REQUIRED ACTIONS -
[1] Answer these questions from the passage on the discrimination burden-shifting framework:
(a) Which case does it cite for the point that a prima facie case creates a rebuttable presumption of unlawful conduct?
(b) Which prong of the prima facie case do the parties dispute?
(c) Who bears the ultimate burden of persuasion throughout the analysis?
[2] From the passage on the discrimination burden-shifting framework, list every element a plaintiff must show to establish a prima facie case of discrimination.
[3] Write the next part of the passage on Ms. Drerup's sex discrimination claim, following on from its last sentence.
───── SELECTED EXTRACT
A plaintiff can prove discrimination using either direct or circumstantial evidence. Kline v. Tenn. Valley Auth., 128 F.3d 337, 348 (6th Cir. 1997). In the absence of direct evidence of discrimination, such claims are analyzed under the McDonnell Douglas burden-shifting framework. White v. Baxter Healthcare Corp., 533 F.3d 381, 391 (6th Cir. 2008) (citing McDonnell Douglas Corp. v. Green, 411 U.S. 792, 802 (1973), as modified by Texas Dep't of Cmty. Affairs v. Burdine, 450 U.S. 248 (1981)). Under this approach, a plaintiff must first establish a prima facie case of discrimination. Burdine, 450 U.S. at 252-53. Establishing a prima facie case creates a rebuttable presumption that the employer engaged in unlawful conduct. St. Mary's Honor Ctr. v. Hicks, 509 U.S. 502, 506-07 (1993).
Once the plaintiff has established a prima facie case, the burden shifts to the employer to produce a legitimate, non-discriminatory reason for the adverse employment action. Burdine, 450 U.S. at 252-53. This burden is not onerous; an employer satisfies its burden if it articulates a valid rationale for its decision. Hartsel v. Keys, 87 F.3d 795, 800 (6th Cir. 1996).
If a defendant presents a legitimate, non-discriminatory reason for the employment action, “a plaintiff will survive summary judgment only by raising a genuine issue of material fact as to whether the proffered reason is in fact a pretext for” unlawful discrimination. Walcott v. City of Cleveland, 123 Fed.Appx. 171, 176 (6th Cir. 2005). The ultimate burden of persuasion remains on the plaintiff throughout this analysis. See Burdine, 450 U.S. at 253-56.
A. Ms. Drerup has failed to establish a prima facie case because she does not identify a similarly situated comparator.
Ms. Drerup does not provide direct evidence of sex discrimination; therefore, the Court uses the McDonnell Douglas burden-shifting framework. White, 533 F.3d at 391 (citing McDonnell Douglas, 411 U.S. at 802). To establish a prima facie case of discrimination, a plaintiff must show (1) she was a member of a protected class, (2) she was qualified for her position, (3) she suffered an adverse employment action, and (4) she was treated differently than a similarly situated employee who was not a member of the protected class. Id. The parties dispute prong (4) only. (Mot. PageIDs 194-97; Opp. PageIDs 706-12.)
──────────
───── SUPPLIED RECORDS
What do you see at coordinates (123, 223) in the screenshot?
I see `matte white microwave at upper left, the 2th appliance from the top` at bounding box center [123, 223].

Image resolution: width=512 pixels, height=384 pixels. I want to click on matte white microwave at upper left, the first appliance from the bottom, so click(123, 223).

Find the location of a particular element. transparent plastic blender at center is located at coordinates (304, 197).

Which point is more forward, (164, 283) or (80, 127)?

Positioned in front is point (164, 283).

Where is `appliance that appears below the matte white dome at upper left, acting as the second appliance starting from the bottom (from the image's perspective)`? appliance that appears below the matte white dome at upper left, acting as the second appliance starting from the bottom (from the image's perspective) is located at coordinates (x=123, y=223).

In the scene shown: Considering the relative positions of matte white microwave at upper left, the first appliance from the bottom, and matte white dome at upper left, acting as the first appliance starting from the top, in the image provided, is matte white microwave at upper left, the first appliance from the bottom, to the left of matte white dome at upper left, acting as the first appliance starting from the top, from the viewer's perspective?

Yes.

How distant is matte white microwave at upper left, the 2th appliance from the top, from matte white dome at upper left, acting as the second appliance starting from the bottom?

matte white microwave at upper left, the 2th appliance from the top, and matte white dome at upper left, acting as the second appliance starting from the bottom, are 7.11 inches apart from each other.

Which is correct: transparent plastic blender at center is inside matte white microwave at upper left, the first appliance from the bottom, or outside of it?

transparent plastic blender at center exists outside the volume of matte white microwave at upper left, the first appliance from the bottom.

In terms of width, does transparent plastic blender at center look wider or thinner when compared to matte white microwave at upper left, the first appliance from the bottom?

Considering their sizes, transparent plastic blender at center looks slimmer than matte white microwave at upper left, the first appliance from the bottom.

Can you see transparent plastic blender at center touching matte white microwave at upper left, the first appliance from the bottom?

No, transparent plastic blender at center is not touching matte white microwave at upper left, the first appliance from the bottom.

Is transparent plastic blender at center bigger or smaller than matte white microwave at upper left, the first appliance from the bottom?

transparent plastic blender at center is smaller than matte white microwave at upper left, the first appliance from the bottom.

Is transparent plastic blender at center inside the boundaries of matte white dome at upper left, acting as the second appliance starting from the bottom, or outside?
──────────
ANSWERS BELOW -
[1]
(a) St. Mary's Honor Ctr. v. Hicks, 509 U.S. 502, 506-07 (1993).
(b) Prong (4): that she was treated differently than a similarly situated employee who was not a member of the protected class.
(c) The plaintiff.

[2]
1. She was a member of a protected class.
2. She was qualified for her position.
3. She suffered an adverse employment action.
4. She was treated differently than a similarly situated employee who was not a member of the protected class.

[3]
To show disparate treatment, a plaintiff must demonstrate that she is similarly situated in all relevant respects to the employee to whom she compares herself. Ercegovich v. Goodyear Tire & Rubber Co., 154 F.3d 344, 352 (6th Cir. 1998); Mitchell v. Toledo, 964 F.2d 577, 583 (6th Cir. 1992). Plaintiff “need not demonstrate an exact correlation with the employee receiving more favorable treatment in order for the two to be considered ‘similarly situated'”; rather “the plaintiff and the employee with whom the plaintiff seeks to compare himself or herself must be similar in ‘all relevant aspects.'” Ercegovich, 154 F.3d at 352 (citing Pierce v. Commonwealth Life Ins. Co., 40 F.3d 796, 802 (6th Cir.1994)). In determining relevance, courts are to “make an independent determination as to the relevancy of a particular aspect of the plaintiff's employment status and the comparator employee.” Id.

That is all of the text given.